#### [Instructions to follow]
From the tsunami report below, list every item the "river of mud" carried past the broadcaster's building.

#### [Page text]
· · · · ·
The Red Cross has set up camps for those who have lost their homes, the UN Office for the Coordination of Humanitarian Affairs said.

'River of mud'

The 8.3-magnitude quake struck at 1748 GMT on Tuesday, generating 15ft (4.5m) waves in some areas of the islands.

Returning New Zealand holidaymakers told of "truckloads" of bodies in the worst hit area on the southern side of Upolo, in Samoa.

"We've seen pick-up trucks carrying the dead... back to town," Fotu Becerra told radio Newstalk ZB, the AFP news agency reported.

Joey Cummings, a radio broadcaster in Pago Pago told the BBC that he watched from a balcony as a five-metre (15ft) wave struck and "the air was filled with screams".

He said a "river of mud" carried trees, cars, buses and boats past his building, which is practically at sea level.

The Pacific Tsunami Warning Centre (PTWC) said the quake struck at a depth of 33km (20 miles), some 190km (120 miles) from Apia.

Small tsunamis reached areas as far away as New Zealand, Hawaii and Japan.

An Indian Ocean tsunami on 26 December 2004 - which killed about 230,000 people in 11 countries - is the worst on record.

Separately on Wednesday a 7.9 magnitude earthquake struck a different fault line off the Indonesian island of Sumatra, killing hundreds of people.

It was followed a day later by another 6.8 magnitude quake in the same region.
· · · · ·
#### [Given material]
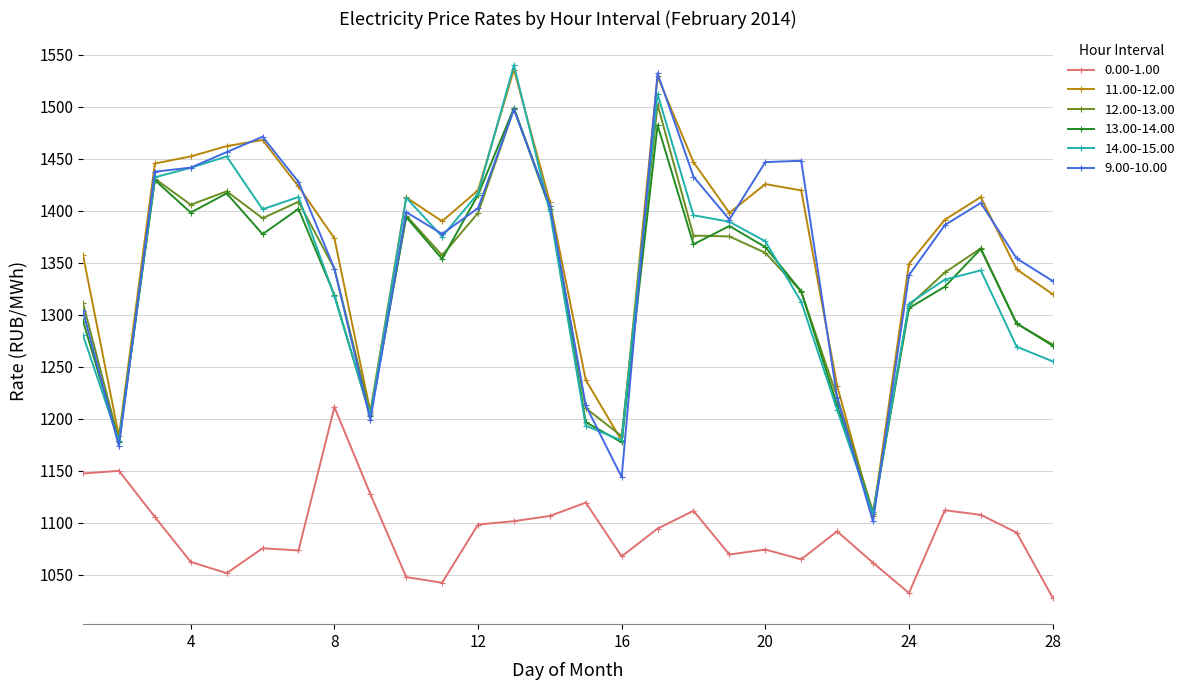

What is the minimum value shown in the chart?

1028.1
· · · · ·
#### [Response area]
Trees, cars, buses, boats